Supreme Court Puts American Express Antitrust Case Back In Play

Resuscitating a case dismissed by a federal appeals court in New York, the U.S. Supreme Court yesterday said it would consider a lawsuit by 11 states charging that American Express is being anticompetitive when it prohibits merchants from steering customers to credit cards that have lower fees. The Dept. of Justice, which originally was allied with the states, had most recently  argued against taking an appeal to the Supreme Court.

The “decision to take the case offers new hope to retailers trying to reduce the $50 billion in fees they pay to credit-card companies each year. It’s a boost for Discover Card Services, which says the rules undercut its ability to compete with American Express,” points outBloomberg’s Greg Stohr.



“‘Whether assessed from the perspective of consumers or from that of merchants, this case’s importance cannot be overstated,’ Ohio officials argued for the group,” Stohr writes. 

“The court will hear arguments in Ohio v. American Express, 16-1454, during the winter,” according to the Associated Press. The other 10 states active in the appeal are Connecticut, Idaho, Illinois, Iowa, Maryland, Michigan, Montana, Rhode Island, Utah and Vermont.

The Obama administration and 17 states originally “sued American Express in 2010 alleging that the company's anti-steering contract requirement obstructs merchants from using competition to try to keep credit card fees from increasing,” Andrew Chang reports for Reuters. 

“The Trump administration said it agreed with the states, but still urged the Supreme Court to reject the case. The administration said the justices should let the issue percolate in the lower courts,” the AP reports.

American Express “enacted the rules after Visa and MasterCard started running advertising campaigns in the 1980s targeting American Express’s smaller acceptance network and higher merchant fees, according to court documents,” Lydia Wheeler reports for The Hill.

“The states argue that the company’s rules have had the actual market effect of raising the amount that the industry charges merchants,” Wheeler continues. “American Express, however, says its rules have allowed it to compete in a market where Visa and MasterCard command a combined share of 68% of credit card transactions.”

“Though merchants may desire lower fees, those fees are necessary to maintaining cardholder satisfaction — and if a particular merchant finds that the cost of Amex fees outweighs the benefit it gains by accepting Amex cards, then the merchant can choose to not accept Amex cards,” the Second Court of Appeals said in its decision, Wheeler reports.

“A number of companies backed the states' appeal in the American Express case, including supermarket and drugstore chains Kroger Co. and Walgreens, which said credit card fees are among their largest and fastest-growing expenses,” Reuters’s Chang reports.

“Southwest Airlines Co. said in a legal brief that American Express had insulated itself from competitive market forces, resulting in ‘hundreds of millions (if not billions) of dollars in excess costs incurred by Southwest, other merchants, and their customers,’” he  continues.

The Retail Litigation Center praised the decision to hear the case.

“The growing chorus of skepticism from the high court is an important signal that the lower courts should exercise vigilant oversight of the practices that credit card companies adopted to increase their profits at the expense of healthy competition,” RLC president Deborah White said in a statement.

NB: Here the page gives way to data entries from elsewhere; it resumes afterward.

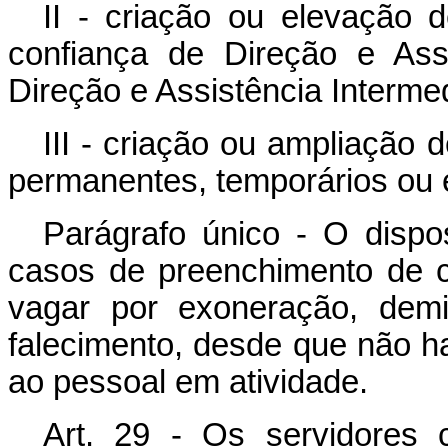
II - criação ou elevação 
confiança de Direção e As
Direção e Assistência Intermed
III - criação ou ampliação
permanentes, temporários ou
Parágrafo único - O dispo
casos de preenchimento de 
vagar por exoneração, demi
falecimento, desde que não 
ao pessoal em atividade.
Art. 29 - Os servidores 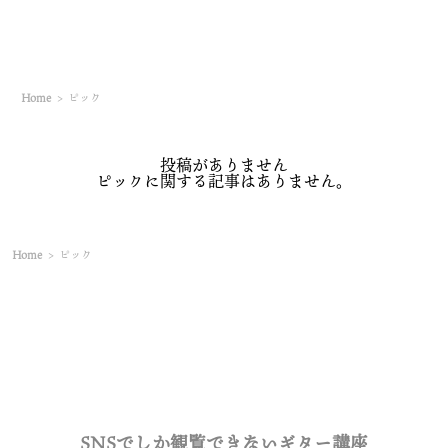
Home
>
ピック
投稿がありません
ピックに関する記事はありません。
Home
>
ピック
SNSでしか観覧できないギター講座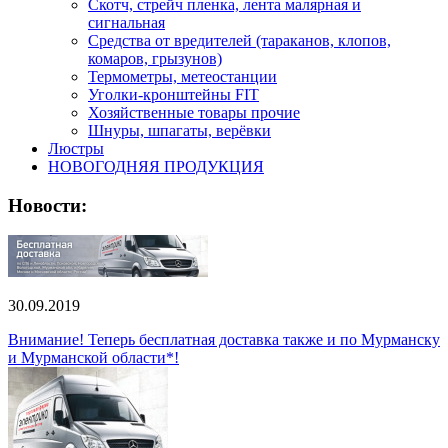
Скотч, стрейч пленка, лента малярная и
сигнальная
Средства от вредителей (тараканов, клопов,
комаров, грызунов)
Термометры, метеостанции
Уголки-кронштейны FIT
Хозяйственные товары прочие
Шнуры, шпагаты, верёвки
Люстры
НОВОГОДНЯЯ ПРОДУКЦИЯ
Новости:
30.09.2019
Внимание! Теперь бесплатная доставка также и по Мурманску
и Мурманской области*!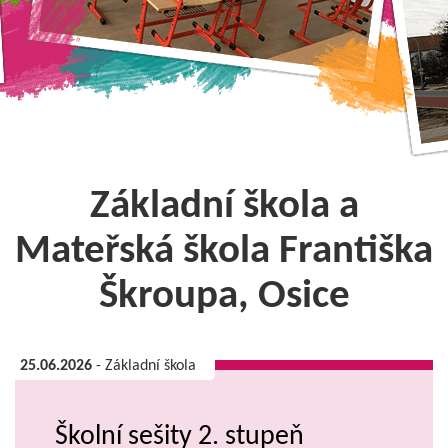
Základní škola a
Mateřská škola Františka
Škroupa, Osice
25.06.2026
- Základní škola
Školní sešity 2. stupeň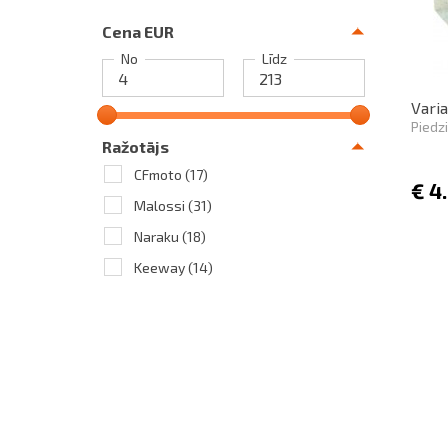
Cena EUR
No
Līdz
Varia
Piedz
Ražotājs
CFmoto
(17)
€
4
Malossi
(31)
Naraku
(18)
Keeway
(14)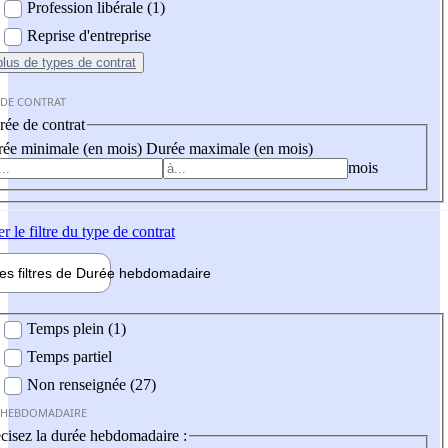
Profession libérale (1)
Reprise d'entreprise
plus
de types de contrat
 DE CONTRAT
ée de contrat
ée minimale (en mois)
Durée maximale (en mois)
mois
er
le filtre du type de contrat
les filtres de
Durée hebdo
madaire
 hebdomadaire
Temps plein (1)
Temps partiel
Non renseignée (27)
 HEBDOMADAIRE
cisez la durée hebdomadaire :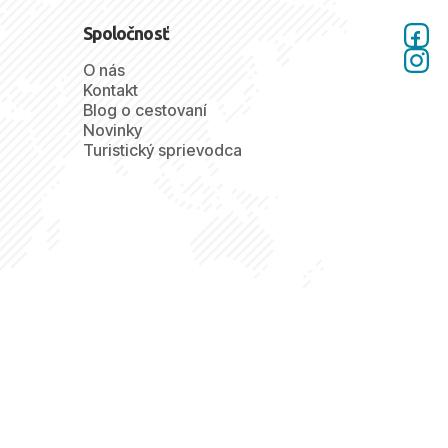
Spoločnosť
O nás
Kontakt
Blog o cestovaní
Novinky
Turistický sprievodca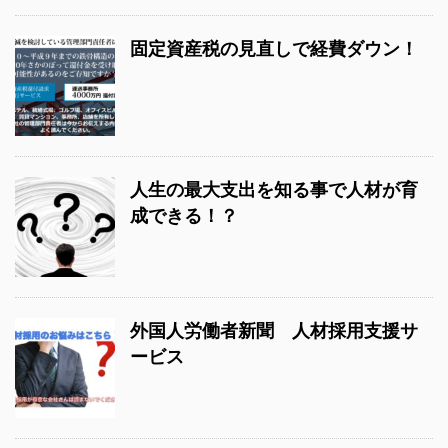
固定資産税の見直しで経費ダウン！
人生の最大支出を知る事で人材が育
成できる！？
外国人労働者新聞 人材採用支援サ
ービス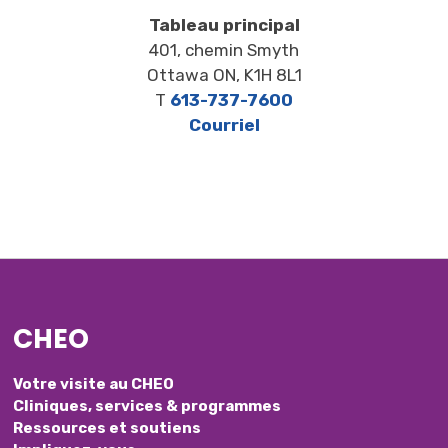
Tableau principal
401, chemin Smyth
Ottawa ON, K1H 8L1
T
613-737-7600
Courriel
CHEO
Votre visite au CHEO
Cliniques, services & programmes
Ressources et soutiens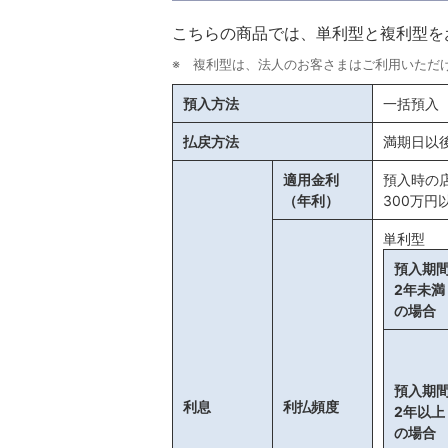
こちらの商品では、単利型と複利型を
※ 複利型は、法人のお客さまはご利用いただ
預入方法
一括預入
払戻方法
満期日以
適用金利
預入時の
（年利）
300万
単利型
預入期
2年未満
の場合
預入期
利息
利払頻度
2年以上
の場合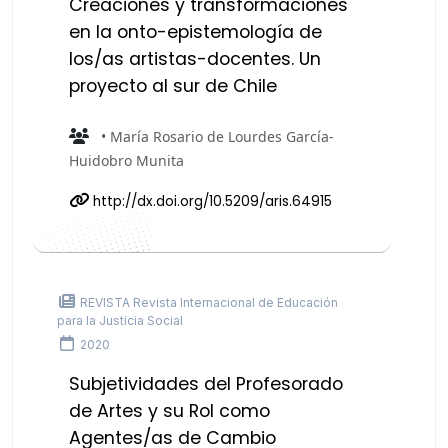
Creaciones y transformaciones
en la onto-epistemología de
los/as artistas-docentes. Un
proyecto al sur de Chile
• María Rosario de Lourdes García-
Huidobro Munita
http://dx.doi.org/10.5209/aris.64915
REVISTA Revista Internacional de Educación
para la Justicia Social
2020
Subjetividades del Profesorado
de Artes y su Rol como
Agentes/as de Cambio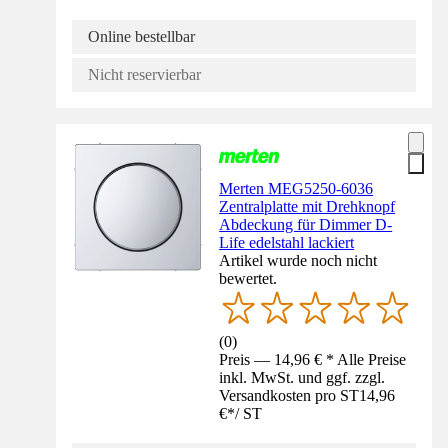
Online bestellbar
Nicht reservierbar
Merten MEG5250-6036
Zentralplatte mit Drehknopf
Abdeckung für Dimmer D-
Life edelstahl lackiert
Artikel wurde noch nicht
bewertet.
(
0
)
Preis — 14,96 € * Alle Preise
inkl. MwSt. und ggf. zzgl.
Versandkosten pro ST
14,96
€
*
/
ST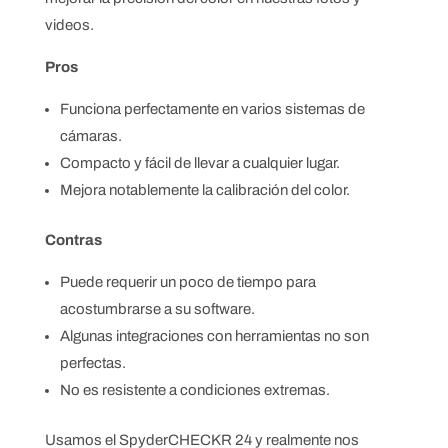
videos.
Pros
Funciona perfectamente en varios sistemas de
cámaras.
Compacto y fácil de llevar a cualquier lugar.
Mejora notablemente la calibración del color.
Contras
Puede requerir un poco de tiempo para
acostumbrarse a su software.
Algunas integraciones con herramientas no son
perfectas.
No es resistente a condiciones extremas.
Usamos el SpyderCHECKR 24 y realmente nos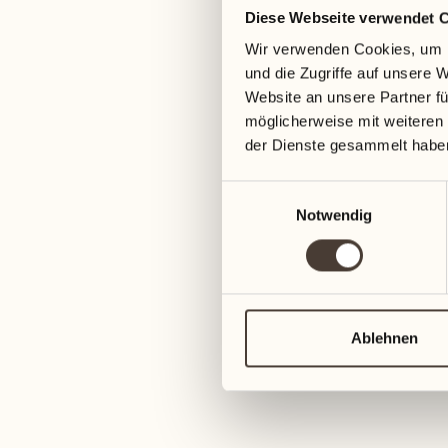
Diese Webseite verwendet 
05
12
Wir verwenden Cookies, um I
Mittwoch
Mittwoch
und die Zugriffe auf unsere 
Website an unsere Partner fü
06
13
möglicherweise mit weiteren
Donnerstag
Donnerstag
der Dienste gesammelt habe
Einwilligungsauswahl
07
14
Notwendig
Freitag
Freitag
08
15
4
Samstag
Samstag
Ablehnen
09
16
2
Sonntag
Sonntag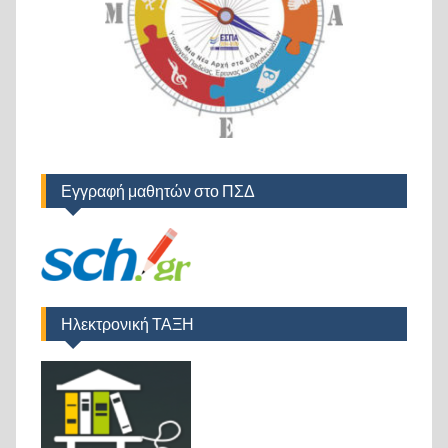
Εγγραφή μαθητών στο ΠΣΔ
Ηλεκτρονική ΤΑΞΗ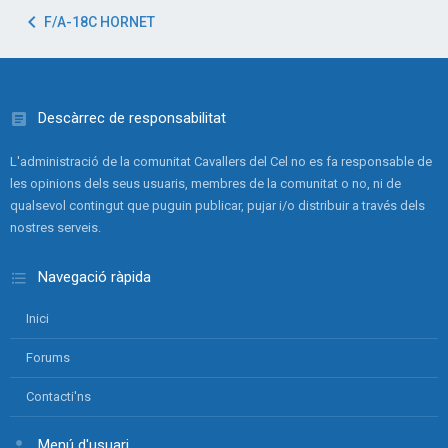
F/A-18C HORNET
Descàrrec de responsabilitat
L'administració de la comunitat Cavallers del Cel no es fa responsable de
les opinions dels seus usuaris, membres de la comunitat o no, ni de
qualsevol contingut que puguin publicar, pujar i/o distribuir a través dels
nostres serveis.
Navegació ràpida
Inici
Forums
Contacti'ns
Menú d'usuari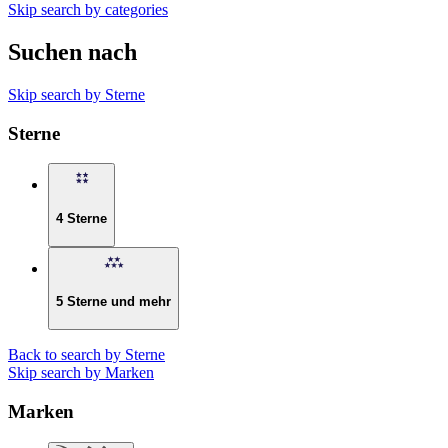
Skip search by categories
Suchen nach
Skip search by Sterne
Sterne
4 Sterne
5 Sterne und mehr
Back to search by Sterne
Skip search by Marken
Marken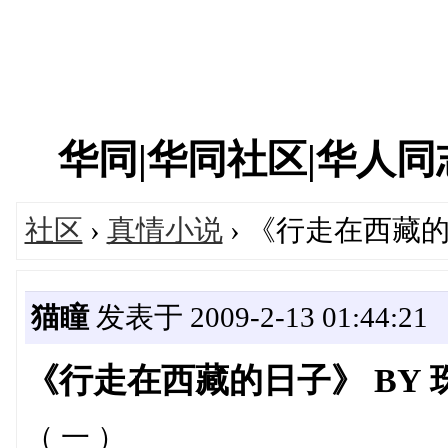
华同|华同社区|华人同志|
社区
›
真情小说
› 《行走在西藏的
猫瞳
发表于 2009-2-13 01:44:21
《行走在西藏的日子》 BY 
（ 一 ）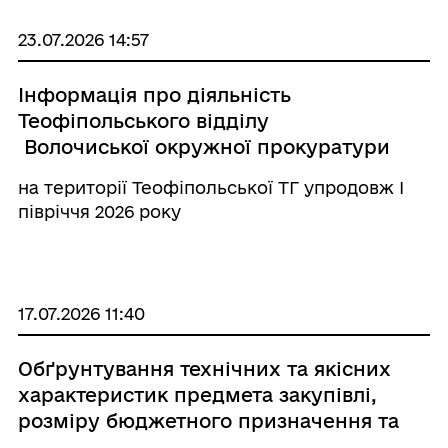
23.07.2026 14:57
Інформація про діяльність
Теофіпольського відділу
Волочиської окружної прокуратури
на території Теофіпольської ТГ упродовж І
півріччя 2026 року
17.07.2026 11:40
Обґрунтування технічних та якісних
характеристик предмета закупівлі,
розміру бюджетного призначення та
очікуваної вартості предмета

“While intense competition is a hallmark of the retail industry, it is largely absent from the credit card market where fees continue to skyrocket. These fees — largely hidden from the consumer — are among the highest costs of doing business for America's retailers,” White maintained.

AmEx said it would “continue to vigorously defend the Second Circuit’s decision in favor of American Express” in its own statement. “The stakes are high for AmEx. The fees it charges retailers are often higher than for other cards. Some merchants choose not to accept AmEx cards as a result,” observe AnnaMaria Andriotis and Brent Kendall for the Wall Street Journal.

“AmEx in recent years has been working on raising its merchant acceptance in part by lowering its so-called swipe fees. Still, a ruling against the company’s current policy could lessen the number of AmEx card transactions and related revenue. AmEx has said in recent securities filings that losing the case could have a material adverse effect on its business,” they report.

The Supreme Court’s announcement certainly had a material adverse effect on AXP’s stock price. It dropped 0.97% Monday.